O primeiro artigo da equipe de pesquisadores da Universidade do Arizona foi publicado em 2007 na revista Proceedings of the National Academy of Sciences. Usando análise genética de pessoas infectadas nos primeiros anos, eles traçaram a rota do HIV pelo mundo.
Depois que nasceu na África Central, o HIV se espalhou pelo continente e foi transmitido para os haitianos que estavam na África convidados por governos para trabalhar, devido ao desenvolvimento urbano das cidades africanas. Acredita-se que o vírus tenha viajado para o Haiti em 1966 e entrado nos Estados Unidos em 1969, devido à imigração haitiana. Dos Estados Unidos, a expansão continuou pelo globo.

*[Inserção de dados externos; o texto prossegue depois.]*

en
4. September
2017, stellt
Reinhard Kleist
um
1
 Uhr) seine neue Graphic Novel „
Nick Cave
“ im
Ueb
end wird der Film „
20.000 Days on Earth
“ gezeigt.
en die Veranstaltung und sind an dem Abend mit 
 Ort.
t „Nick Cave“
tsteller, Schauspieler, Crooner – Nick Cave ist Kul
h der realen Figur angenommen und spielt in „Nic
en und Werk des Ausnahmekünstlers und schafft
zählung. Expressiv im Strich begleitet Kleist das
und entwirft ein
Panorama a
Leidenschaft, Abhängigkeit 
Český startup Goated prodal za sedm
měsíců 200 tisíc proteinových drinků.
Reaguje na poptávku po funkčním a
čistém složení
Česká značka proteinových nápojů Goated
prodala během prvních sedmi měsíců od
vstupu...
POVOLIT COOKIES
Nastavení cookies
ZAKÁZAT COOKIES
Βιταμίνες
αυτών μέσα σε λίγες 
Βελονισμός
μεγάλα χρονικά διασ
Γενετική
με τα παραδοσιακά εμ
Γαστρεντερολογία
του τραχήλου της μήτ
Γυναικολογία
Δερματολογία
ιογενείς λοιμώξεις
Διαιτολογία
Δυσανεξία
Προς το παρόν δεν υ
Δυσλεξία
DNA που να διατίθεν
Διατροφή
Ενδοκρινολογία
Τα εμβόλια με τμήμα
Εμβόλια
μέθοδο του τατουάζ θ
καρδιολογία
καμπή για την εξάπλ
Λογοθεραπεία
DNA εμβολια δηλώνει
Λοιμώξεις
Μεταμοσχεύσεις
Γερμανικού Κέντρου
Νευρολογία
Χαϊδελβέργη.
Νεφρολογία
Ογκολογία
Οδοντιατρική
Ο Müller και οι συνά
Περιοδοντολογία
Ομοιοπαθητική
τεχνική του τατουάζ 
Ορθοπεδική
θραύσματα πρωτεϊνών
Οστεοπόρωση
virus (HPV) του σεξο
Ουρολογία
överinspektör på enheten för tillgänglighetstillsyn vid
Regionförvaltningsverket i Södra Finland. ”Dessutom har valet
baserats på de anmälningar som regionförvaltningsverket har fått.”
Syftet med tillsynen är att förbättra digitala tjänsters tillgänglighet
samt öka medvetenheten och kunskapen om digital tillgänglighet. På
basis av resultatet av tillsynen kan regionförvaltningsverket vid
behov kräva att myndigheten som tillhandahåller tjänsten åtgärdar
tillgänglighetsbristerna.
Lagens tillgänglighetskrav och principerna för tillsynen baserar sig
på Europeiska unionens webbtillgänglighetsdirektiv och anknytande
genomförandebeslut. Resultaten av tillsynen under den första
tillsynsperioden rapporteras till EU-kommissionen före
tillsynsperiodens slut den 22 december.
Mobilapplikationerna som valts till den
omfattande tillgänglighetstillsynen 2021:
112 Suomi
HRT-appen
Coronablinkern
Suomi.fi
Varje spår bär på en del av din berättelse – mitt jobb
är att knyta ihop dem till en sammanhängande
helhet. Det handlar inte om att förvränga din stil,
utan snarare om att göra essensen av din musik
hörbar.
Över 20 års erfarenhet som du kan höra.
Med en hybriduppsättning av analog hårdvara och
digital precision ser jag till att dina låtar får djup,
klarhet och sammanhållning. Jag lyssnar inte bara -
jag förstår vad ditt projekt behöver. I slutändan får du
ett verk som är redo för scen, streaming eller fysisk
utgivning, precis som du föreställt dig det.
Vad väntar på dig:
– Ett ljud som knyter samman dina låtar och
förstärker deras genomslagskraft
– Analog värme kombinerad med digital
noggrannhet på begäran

O segundo artigo foi publicado em 2008 na revista Nature. Nessa pesquisa, o Dr. Worobey e seus colegas analisaram as duas amostras mais antigas de sangue contendo HIV: uma é de 1959 e pertence a um homem que morreu em Kinshasa, ex-Congo Belga e atual República Democrática do Congo; a outra pertence a uma mulher da mesma cidade. A data da amostra: 1960.
O Dr. Worobey e seus pesquisadores descobriram que ambos os vírus se originaram de um mesmo hospedeiro humano, que se acredita ter vivido entre 1884 e 1924. Eles até arriscaram uma data para o nascimento do HIV: 1908. É quando nossa história começa.